= William Barr McKinnon Duncan =

Scottish businessman (1922–1984)

Sir William Barr McKinnon Duncan (16 December 1922 – 5 November 1984) was a Scottish businessman who served as a director of ICI in both the UK and USA and as chairman and chief executive of the Rolls-Royce Corporation.

==Life==
He was born on 16 December 1922 and attended Ardrossan Academy. He then studied Mechanical Engineering at Glasgow University, graduating BSc. He was then apprenticed to the Nobel Division of ICI at Ardeer, North Ayrshire.

From 1966 to 1973 he was President of the ICI (America) and then in 1977 became Departmental Chairman of the entire ICI corporation. In 1983 he became Chief Executive of the Rolls-Royce Corporation.
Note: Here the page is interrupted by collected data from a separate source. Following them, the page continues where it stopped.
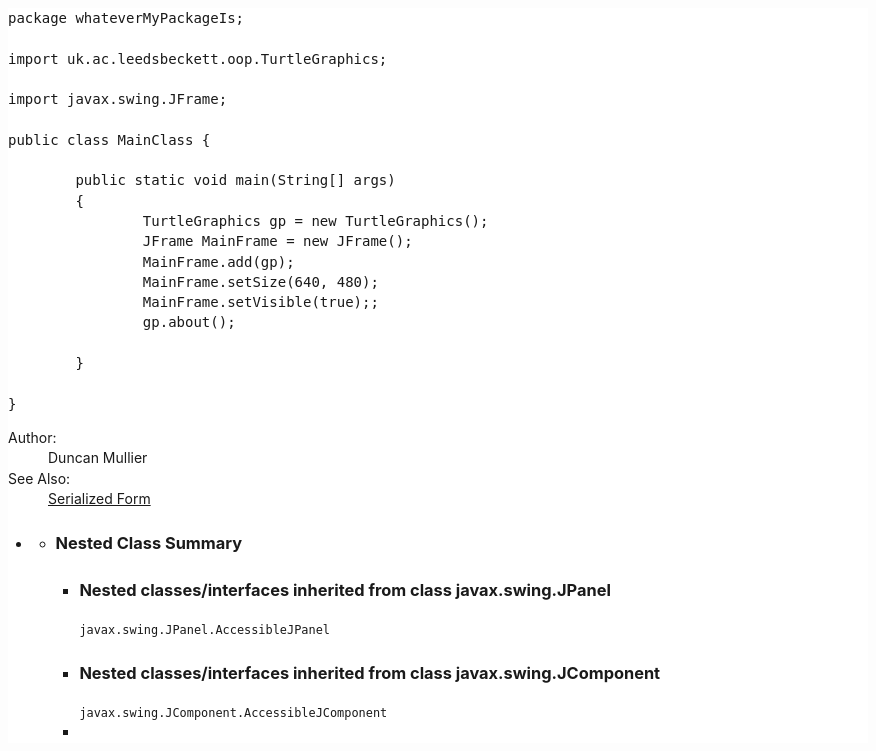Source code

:  <pre>
package whateverMyPackageIs;

import uk.ac.leedsbeckett.oop.TurtleGraphics;

import javax.swing.JFrame;

public class MainClass {

        public static void main(String[] args) 
        {
                TurtleGraphics gp = new TurtleGraphics();
                JFrame MainFrame = new JFrame();
                MainFrame.add(gp);
                MainFrame.setSize(640, 480);
                MainFrame.setVisible(true);;
                gp.about();

        }

}
</pre></dd>
<dt><span class="simpleTagLabel">Author:</span></dt>
<dd>Duncan Mullier</dd>
<dt><span class="seeLabel">See Also:</span></dt>
<dd><a href="../../../../serialized-form.html#uk.ac.leedsbeckett.oop.TurtleGraphics">Serialized Form</a></dd>
</dl>
</li>
</ul>
</div>
<div class="summary">
<ul class="blockList">
<li class="blockList">

<ul class="blockList">
<li class="blockList"><a name="nested.class.summary">

</a>
<h3>Nested Class Summary</h3>
<ul class="blockList">
<li class="blockList"><a name="nested.classes.inherited.from.class.javax.swing.JPanel">

</a>
<h3>Nested classes/interfaces inherited from class&nbsp;javax.swing.JPanel</h3>
<code>javax.swing.JPanel.AccessibleJPanel</code></li>
</ul>
<ul class="blockList">
<li class="blockList"><a name="nested.classes.inherited.from.class.javax.swing.JComponent">

</a>
<h3>Nested classes/interfaces inherited from class&nbsp;javax.swing.JComponent</h3>
<code>javax.swing.JComponent.AccessibleJComponent</code></li>
</ul>
<ul class="blockList">
<li class="blockList"><a name="nested.classes.inherited.from.class.java.awt.Container">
He was created a Commander of the Order of the British Empire in the 1973 New Years Honours List.
In 1975 he is listed as a Member of the National Enterprise Board.
He was elected a Fellow of the Royal Society of Edinburgh in 1980. His proposers form one of the longest and most impressive lists within the Society: Lord Polwarth, Sir Samuel Curran, Sir Edward M Wright, Sir John Atwell, William Whigham Fletcher, William McPhee Hutchison, Alistair North, George Murray Burnett, Alick Buchanan-Smith, Baron Balerno and Robert Allan Smith.
On 17 March 1983 he was knighted by Queen Elizabeth II at Buckingham Palace.

He died on 5 November 1984.

==Family==

In 1951 he married Christina Boyd Worth.